Exercise aim »
Output the number of lines in the entries below with the string "tail" in them, and nothing further.

——

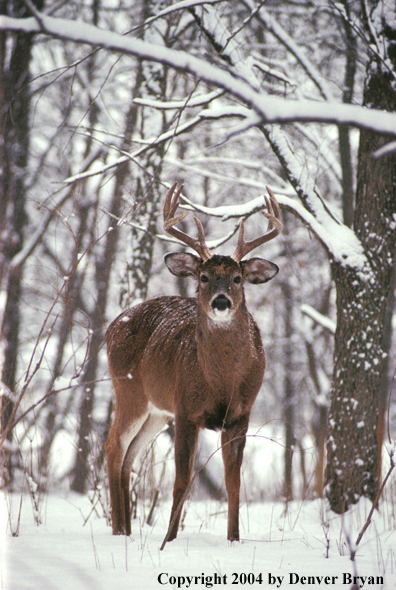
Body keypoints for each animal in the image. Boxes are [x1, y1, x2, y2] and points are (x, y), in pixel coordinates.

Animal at [105, 184, 282, 544]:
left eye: (238, 278)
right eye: (203, 276)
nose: (221, 302)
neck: (224, 381)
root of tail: (111, 327)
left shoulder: (241, 414)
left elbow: (233, 483)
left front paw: (234, 539)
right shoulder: (187, 408)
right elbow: (181, 481)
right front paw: (168, 541)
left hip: (157, 411)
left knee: (129, 456)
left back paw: (127, 529)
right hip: (129, 391)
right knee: (113, 448)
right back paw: (118, 530)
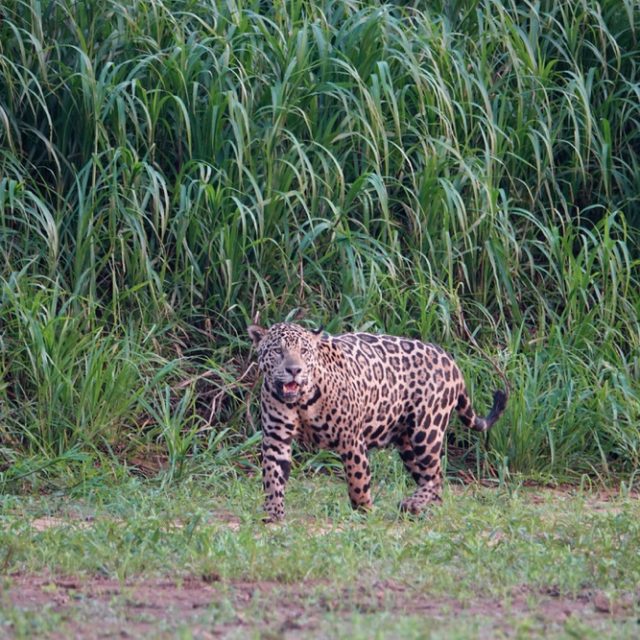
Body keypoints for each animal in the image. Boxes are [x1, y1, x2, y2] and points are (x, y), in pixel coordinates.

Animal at [248, 321, 508, 521]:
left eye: (303, 351)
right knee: (431, 479)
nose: (294, 370)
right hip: (407, 443)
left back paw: (413, 504)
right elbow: (272, 477)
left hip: (426, 431)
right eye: (277, 351)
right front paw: (273, 513)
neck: (300, 402)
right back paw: (421, 507)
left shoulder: (351, 440)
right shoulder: (276, 439)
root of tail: (448, 358)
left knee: (436, 476)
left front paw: (364, 510)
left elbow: (358, 479)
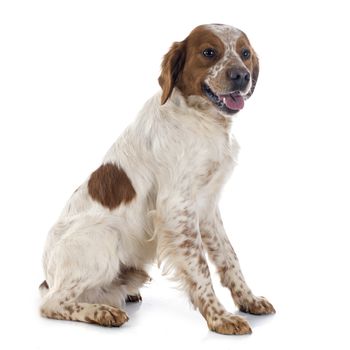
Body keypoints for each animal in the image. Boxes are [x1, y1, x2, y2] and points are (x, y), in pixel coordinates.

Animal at [40, 23, 276, 334]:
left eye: (245, 53)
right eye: (209, 52)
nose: (241, 76)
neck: (202, 119)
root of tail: (47, 274)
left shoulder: (207, 206)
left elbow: (229, 257)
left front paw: (249, 300)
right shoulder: (176, 208)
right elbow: (200, 267)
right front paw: (219, 317)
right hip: (103, 238)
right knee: (52, 303)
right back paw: (102, 312)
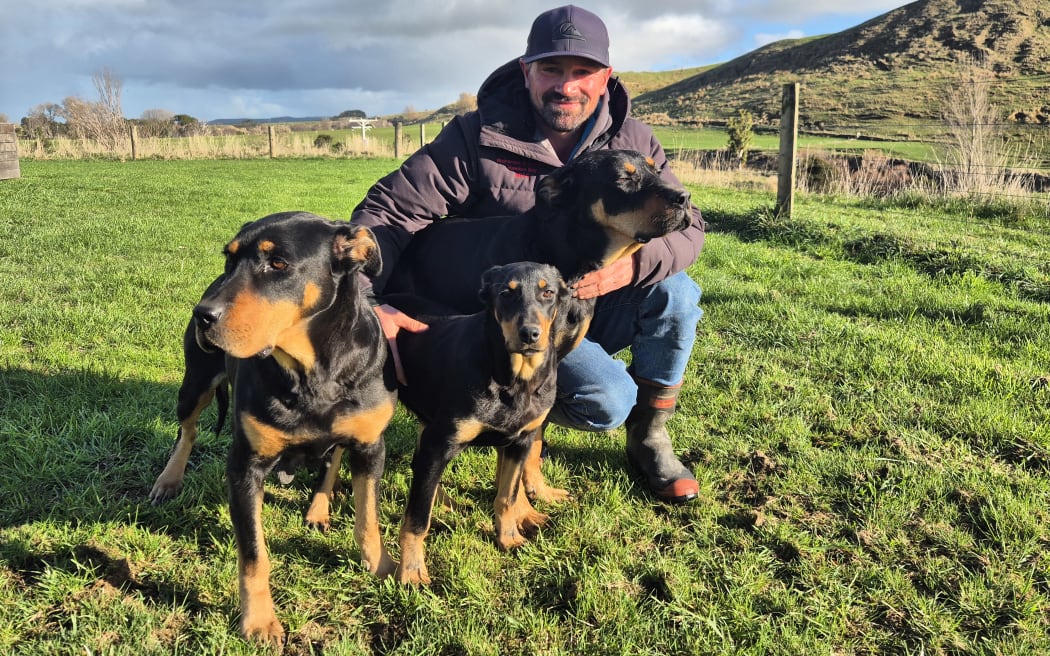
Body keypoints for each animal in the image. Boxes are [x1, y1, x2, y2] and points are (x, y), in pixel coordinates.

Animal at [178, 210, 394, 646]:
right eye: (229, 259)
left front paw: (382, 567)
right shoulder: (245, 465)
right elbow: (254, 554)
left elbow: (368, 518)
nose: (202, 315)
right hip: (195, 380)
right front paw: (259, 621)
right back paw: (167, 481)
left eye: (277, 263)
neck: (313, 370)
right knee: (186, 431)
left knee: (331, 460)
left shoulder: (370, 446)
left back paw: (318, 507)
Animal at [384, 261, 571, 583]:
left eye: (548, 292)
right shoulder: (441, 444)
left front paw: (508, 539)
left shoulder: (519, 441)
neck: (513, 379)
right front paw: (411, 572)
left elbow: (507, 496)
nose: (530, 335)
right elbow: (417, 519)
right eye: (505, 293)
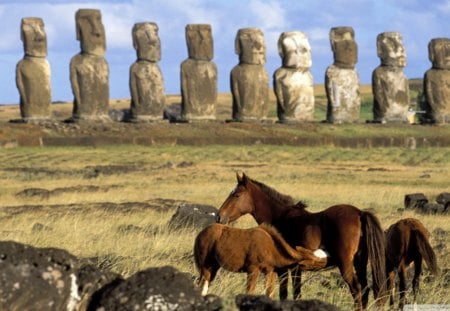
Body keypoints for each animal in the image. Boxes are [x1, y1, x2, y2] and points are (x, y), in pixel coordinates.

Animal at [193, 223, 326, 298]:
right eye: (316, 261)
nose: (328, 261)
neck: (271, 248)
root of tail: (200, 235)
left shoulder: (270, 271)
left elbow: (270, 292)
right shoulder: (253, 270)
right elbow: (250, 291)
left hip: (214, 267)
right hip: (206, 266)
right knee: (202, 285)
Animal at [216, 174, 384, 310]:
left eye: (237, 195)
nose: (219, 216)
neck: (280, 218)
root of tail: (359, 213)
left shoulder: (283, 270)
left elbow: (284, 293)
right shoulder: (296, 269)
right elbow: (296, 293)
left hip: (346, 265)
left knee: (356, 290)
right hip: (360, 263)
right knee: (364, 290)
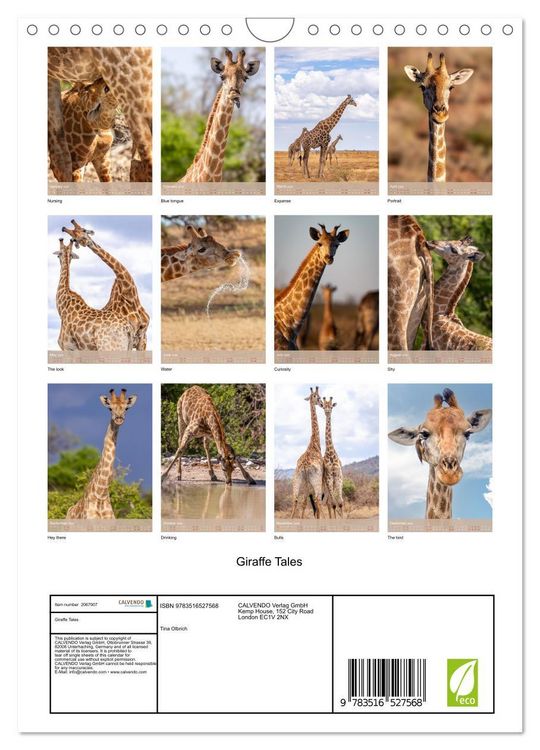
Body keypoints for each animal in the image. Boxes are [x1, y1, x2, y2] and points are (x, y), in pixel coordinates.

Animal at [290, 387, 324, 519]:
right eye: (318, 397)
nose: (322, 404)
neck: (314, 443)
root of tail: (304, 467)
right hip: (315, 481)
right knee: (317, 500)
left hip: (297, 481)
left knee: (296, 500)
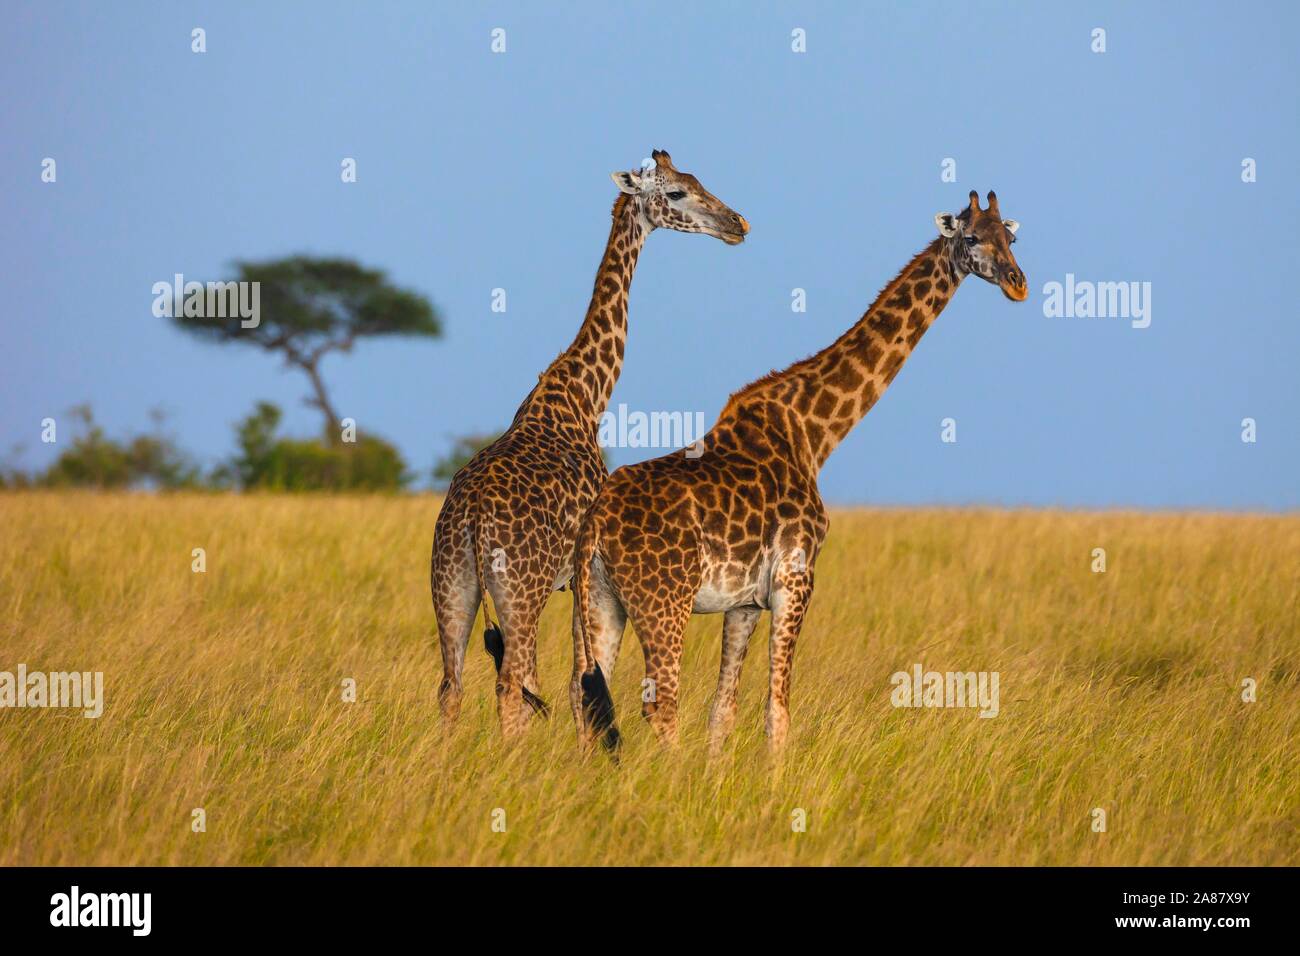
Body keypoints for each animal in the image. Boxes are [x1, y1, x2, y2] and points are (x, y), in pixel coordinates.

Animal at [432, 150, 749, 738]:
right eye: (675, 192)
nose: (737, 224)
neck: (584, 393)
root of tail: (474, 518)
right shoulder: (579, 577)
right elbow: (581, 684)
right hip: (520, 589)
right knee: (509, 686)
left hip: (453, 583)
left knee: (452, 686)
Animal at [573, 190, 1026, 754]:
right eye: (972, 237)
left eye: (1011, 239)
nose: (1018, 283)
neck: (813, 433)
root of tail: (595, 525)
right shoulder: (796, 580)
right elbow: (778, 713)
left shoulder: (744, 602)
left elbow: (723, 710)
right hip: (664, 602)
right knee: (661, 704)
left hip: (600, 601)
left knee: (587, 698)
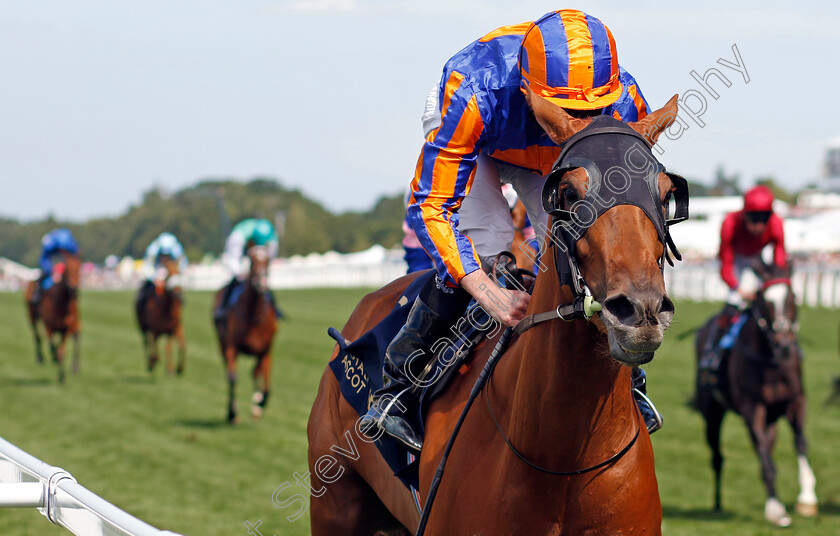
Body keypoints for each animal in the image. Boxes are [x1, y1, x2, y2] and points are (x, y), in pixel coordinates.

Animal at [24, 253, 81, 384]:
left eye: (79, 268)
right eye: (67, 269)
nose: (74, 289)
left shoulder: (66, 328)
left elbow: (62, 351)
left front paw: (62, 376)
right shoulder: (49, 327)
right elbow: (52, 347)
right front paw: (54, 360)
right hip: (31, 314)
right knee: (36, 335)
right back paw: (40, 358)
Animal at [212, 246, 278, 422]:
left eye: (267, 261)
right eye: (251, 261)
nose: (261, 283)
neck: (253, 315)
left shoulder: (265, 350)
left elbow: (265, 384)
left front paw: (259, 404)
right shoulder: (232, 347)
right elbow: (233, 377)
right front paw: (232, 412)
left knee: (256, 373)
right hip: (222, 343)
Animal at [696, 264, 820, 528]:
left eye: (793, 297)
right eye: (765, 301)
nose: (785, 346)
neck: (771, 363)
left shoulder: (796, 401)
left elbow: (800, 443)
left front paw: (807, 498)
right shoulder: (752, 409)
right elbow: (764, 458)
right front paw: (775, 510)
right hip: (711, 412)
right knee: (718, 457)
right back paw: (717, 504)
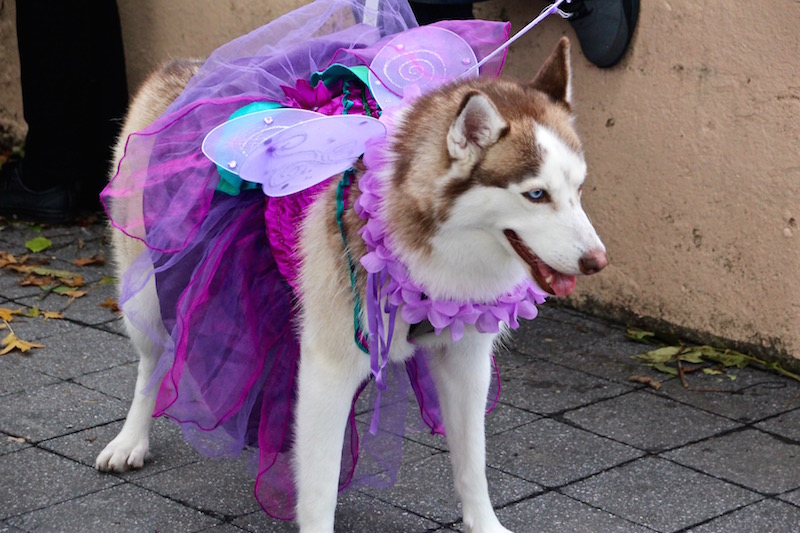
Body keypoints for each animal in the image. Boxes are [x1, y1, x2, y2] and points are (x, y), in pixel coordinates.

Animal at [95, 38, 608, 532]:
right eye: (535, 194)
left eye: (580, 189)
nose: (597, 261)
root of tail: (184, 68)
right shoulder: (331, 368)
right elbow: (319, 489)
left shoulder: (465, 362)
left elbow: (472, 465)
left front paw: (485, 524)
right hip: (146, 291)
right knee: (155, 360)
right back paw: (130, 440)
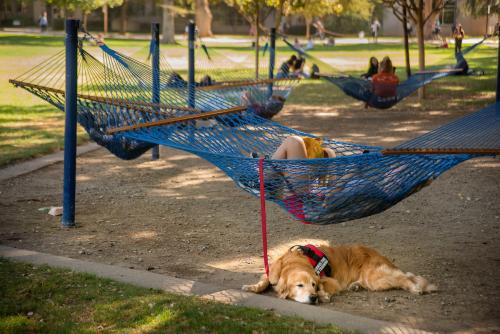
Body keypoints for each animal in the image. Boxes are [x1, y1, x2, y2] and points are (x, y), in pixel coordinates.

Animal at [241, 244, 434, 304]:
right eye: (299, 285)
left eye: (313, 285)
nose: (313, 297)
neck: (293, 261)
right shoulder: (272, 271)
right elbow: (265, 280)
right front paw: (253, 287)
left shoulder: (331, 281)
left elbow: (325, 286)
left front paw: (322, 295)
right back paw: (356, 285)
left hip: (376, 277)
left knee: (404, 278)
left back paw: (416, 288)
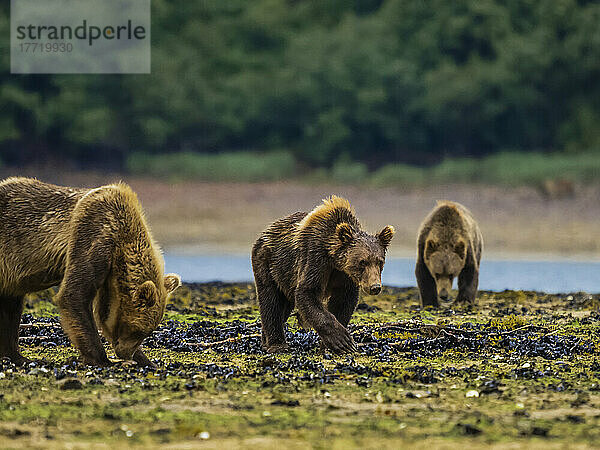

——

Written answer »
9